Once the pictures are set aside, copy everything else in the records exactly.

══════════

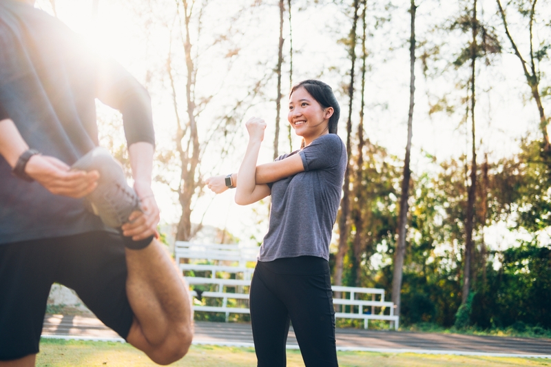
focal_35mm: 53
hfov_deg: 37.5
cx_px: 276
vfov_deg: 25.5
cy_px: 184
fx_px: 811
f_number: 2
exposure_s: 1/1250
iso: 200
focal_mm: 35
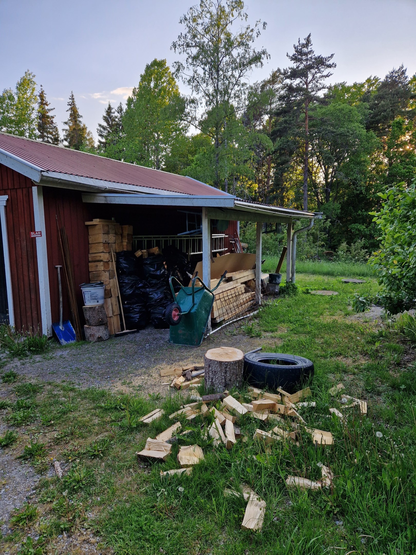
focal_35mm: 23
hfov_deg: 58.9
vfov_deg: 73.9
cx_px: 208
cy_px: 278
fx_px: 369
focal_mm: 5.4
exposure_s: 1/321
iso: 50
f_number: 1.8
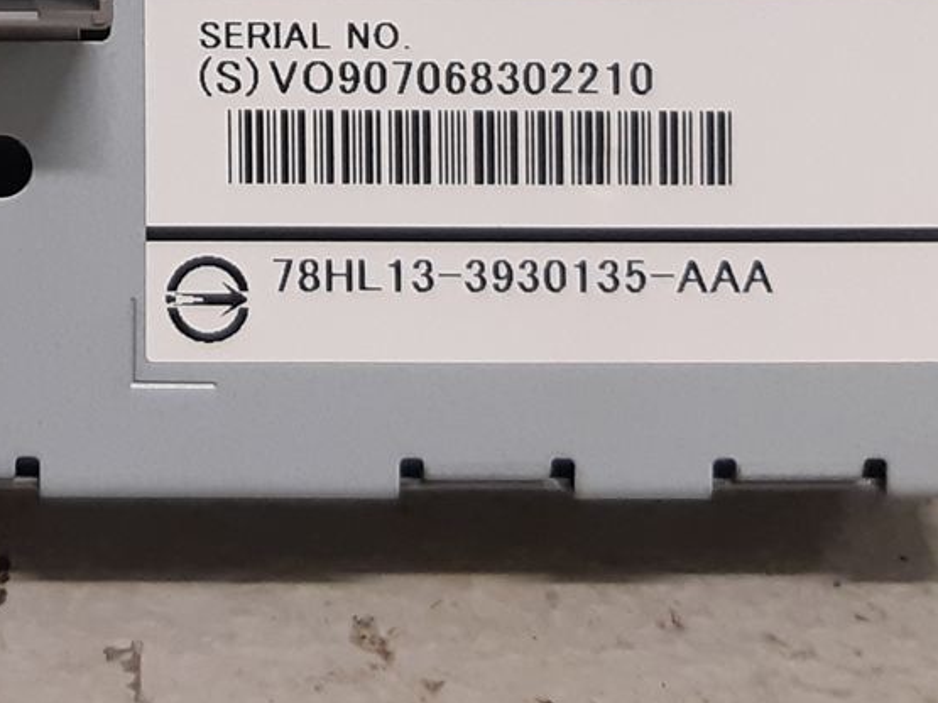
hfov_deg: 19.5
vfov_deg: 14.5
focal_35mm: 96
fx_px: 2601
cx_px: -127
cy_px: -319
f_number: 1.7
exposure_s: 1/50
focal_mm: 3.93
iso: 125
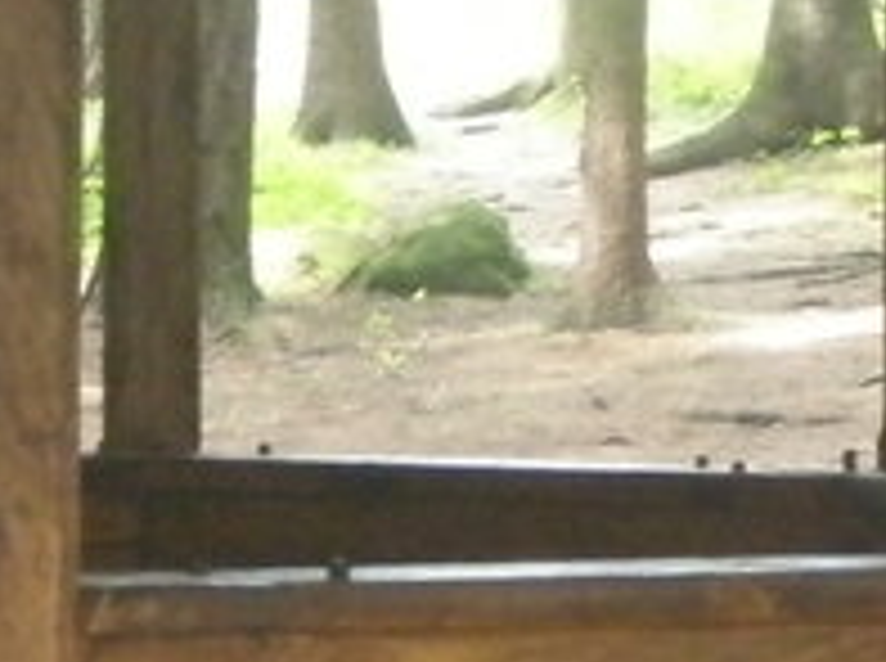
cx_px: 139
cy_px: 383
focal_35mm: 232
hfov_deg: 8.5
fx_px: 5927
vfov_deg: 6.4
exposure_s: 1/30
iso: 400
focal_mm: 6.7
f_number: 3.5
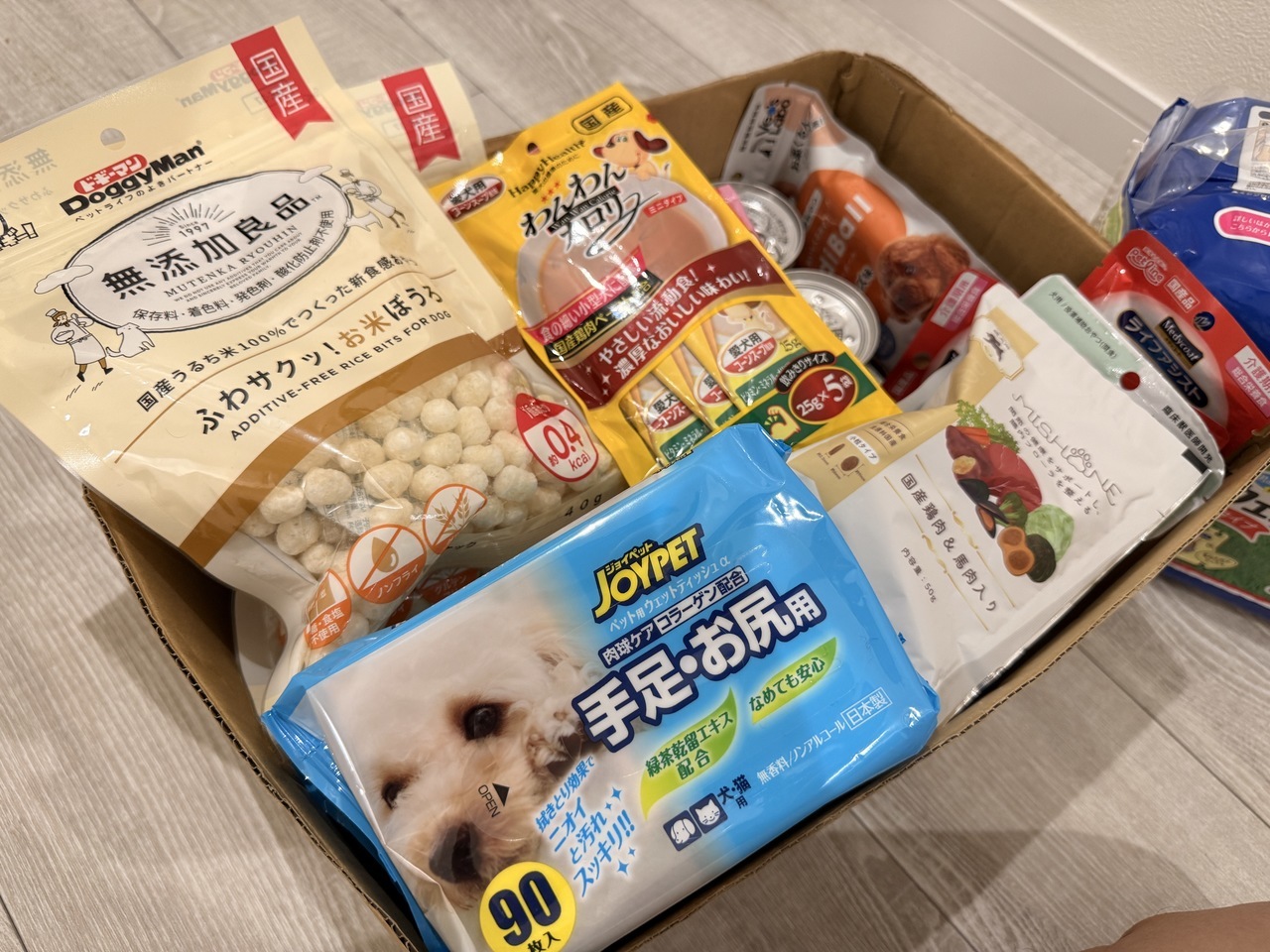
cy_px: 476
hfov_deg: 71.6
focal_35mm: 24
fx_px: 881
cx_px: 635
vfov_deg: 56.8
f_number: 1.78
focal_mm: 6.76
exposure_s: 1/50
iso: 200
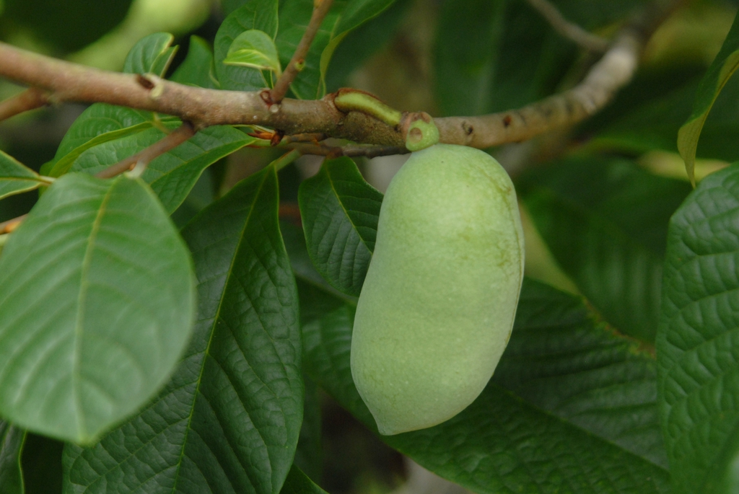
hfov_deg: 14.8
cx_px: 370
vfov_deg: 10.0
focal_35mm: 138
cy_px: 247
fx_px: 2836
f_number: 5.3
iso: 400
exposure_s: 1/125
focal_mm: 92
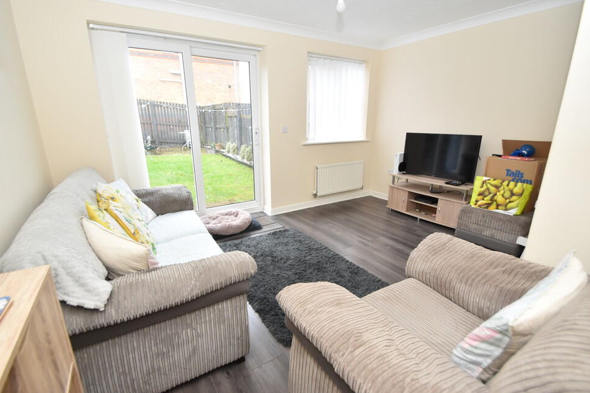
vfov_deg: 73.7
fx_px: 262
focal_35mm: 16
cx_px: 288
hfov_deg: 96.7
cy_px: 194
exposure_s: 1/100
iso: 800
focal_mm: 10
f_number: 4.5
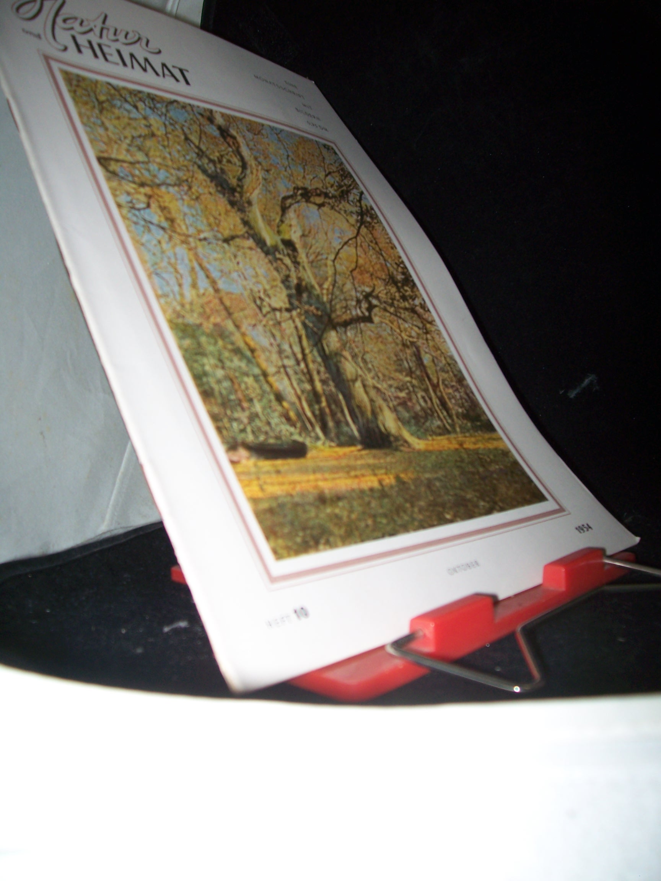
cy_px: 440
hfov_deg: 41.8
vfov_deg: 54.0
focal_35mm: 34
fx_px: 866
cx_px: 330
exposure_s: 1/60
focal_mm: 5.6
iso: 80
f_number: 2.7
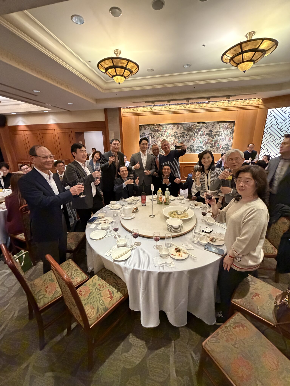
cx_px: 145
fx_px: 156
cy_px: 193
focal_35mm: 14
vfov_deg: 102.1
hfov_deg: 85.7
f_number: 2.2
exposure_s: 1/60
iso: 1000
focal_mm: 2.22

══════════

→ **Reply**
focal_35mm: 53
hfov_deg: 37.5
cx_px: 276
vfov_deg: 25.5
cy_px: 184
fx_px: 811
f_number: 2
exposure_s: 1/1250
iso: 200
focal_mm: 35
focal_35mm: 23
hfov_deg: 58.9
vfov_deg: 73.9
cx_px: 208
cy_px: 278
fx_px: 369
focal_mm: 5.4
exposure_s: 1/321
iso: 50
f_number: 1.8
hfov_deg: 19.5
vfov_deg: 14.5
focal_35mm: 96
fx_px: 2601
cx_px: -127
cy_px: -319
f_number: 1.7
exposure_s: 1/50
focal_mm: 3.93
iso: 125
cx_px: 139
cy_px: 383
focal_35mm: 232
hfov_deg: 8.5
fx_px: 5927
vfov_deg: 6.4
exposure_s: 1/30
iso: 400
focal_mm: 6.7
f_number: 3.5
cy_px: 476
hfov_deg: 71.6
focal_35mm: 24
fx_px: 881
cx_px: 635
vfov_deg: 56.8
f_number: 1.78
focal_mm: 6.76
exposure_s: 1/50
iso: 200
hfov_deg: 14.8
cx_px: 370
vfov_deg: 10.0
focal_35mm: 138
cy_px: 247
fx_px: 2836
f_number: 5.3
iso: 400
exposure_s: 1/125
focal_mm: 92
vfov_deg: 73.7
fx_px: 262
focal_35mm: 16
cx_px: 288
hfov_deg: 96.7
cy_px: 194
exposure_s: 1/100
iso: 800
focal_mm: 10
f_number: 4.5
cy_px: 440
hfov_deg: 41.8
vfov_deg: 54.0
focal_35mm: 34
fx_px: 866
cx_px: 330
exposure_s: 1/60
focal_mm: 5.6
iso: 80
f_number: 2.7
cx_px: 145
fx_px: 156
cy_px: 193
focal_35mm: 14
vfov_deg: 102.1
hfov_deg: 85.7
f_number: 2.2
exposure_s: 1/60
iso: 1000
focal_mm: 2.22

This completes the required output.